At work, she catalogs and sorts, sorts and catalogs. There are amazing numbers of categories to be found in books, CDs and games. Even more when seasonal variations are considered. Like most book sellers, she is willing and in fact eager to answer questions about books: reference books, fiction, history, books of endangered species, self-help books, books on sex, books that reference obscure saints and books about the Smithsonian.  Books about religion have recently started getting on her last nerve, although when the trend first started she nibbled at each of the major religions in turn, some sweet, some sour, some bitter and some strictly rancid. She spit them out, but couldn’t help hearing the nastiness continue in the trash talking god on her neighbor’s radio. Too bad he was deaf. Maybe she should cut her ear off.

ear

9 Responses to “Zuzu”


  1. 1 lollyloo August 6, 2008 at 2:16 pm

    Fabulous story. I want to hear more about Zuzu. Is she, I wonder, traveling towards another character in a novel?

  2. 2 Teresa August 13, 2008 at 10:48 am

    Thank you my dear. I added nice pictures to freshen it up. Nice to have a couple days off. I seem to be craving an outline.

  3. 3 lollyloo August 13, 2008 at 3:25 pm

    Hate to tell you but those pix don’t show up. Big holes.

  4. 6 ybonesy May 9, 2009 at 6:15 pm

    Oh, this made me laugh. There was such a Teresa quality to it, the pace and the quirkiness. Zuzu is great, eating her zeros and ones. I hope she upholds her new rules.
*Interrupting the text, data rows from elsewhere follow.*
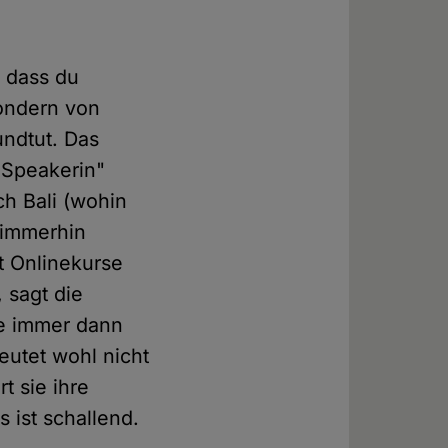
, dass du
sondern von
undtut. Das
-Speakerin"
ch Bali (wohin
 immerhin
bt Onlinekurse
 sagt die
ie immer dann
utet wohl nicht
t sie ihre
 ist schallend.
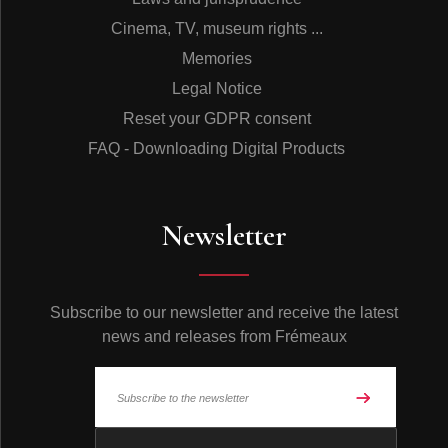
Cinema, TV, museum rights ...
Memories
Legal Notice
Reset your GDPR consent
FAQ - Downloading Digital Products
Newsletter
Subscribe to our newsletter and receive the latest
news and releases from Frémeaux
© Frémeaux 2026 - All rights reserved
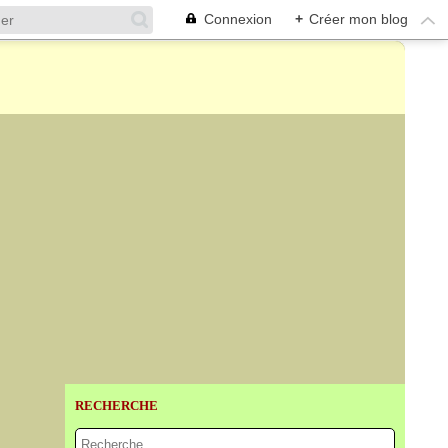
Connexion
+
Créer mon blog
RECHERCHE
  5. 7 Teresa May 19, 2009 at 8:17 am

    Thanks Ybonesy. I like this piece a lot myself. Laurie reminds me to wash the blender after every use because Zuzu says so.
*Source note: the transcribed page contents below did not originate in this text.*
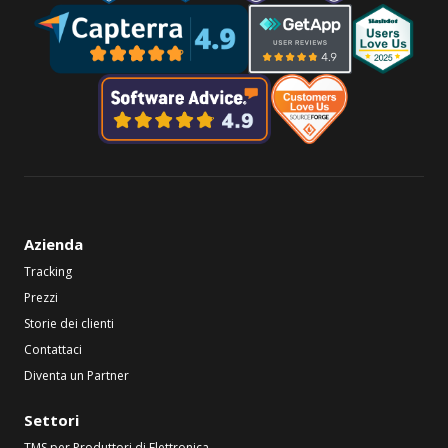
Azienda
Tracking
Prezzi
Storie dei clienti
Contattaci
Diventa un Partner
Settori
TMS per Produttori di Elettronica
  6. 8 Jo-who-is-from-but-not-living-in-New-Mexico December 5, 2011 at 1:09 am

    I LOVE this teresa!!! …..eating zeros and ones for a living…..OMG…that is desperate. your writing continues to juice up my imagination. love you!

  7. 9 Teresa December 5, 2011 at 7:44 pm

    Love you too — wish you were here! Glad you like Zuzu, there are many Zuzu stories in here, you can search term and read some more if you like. I submitted this one last fall to a publication that I really wanted to take it but they didn’t and I fell into a decline from which I am now at last arising because dammit persistence in submitting is the one thing I haven’t had. Submit, submit — it’s so sadomasochistic, the whole publishing process.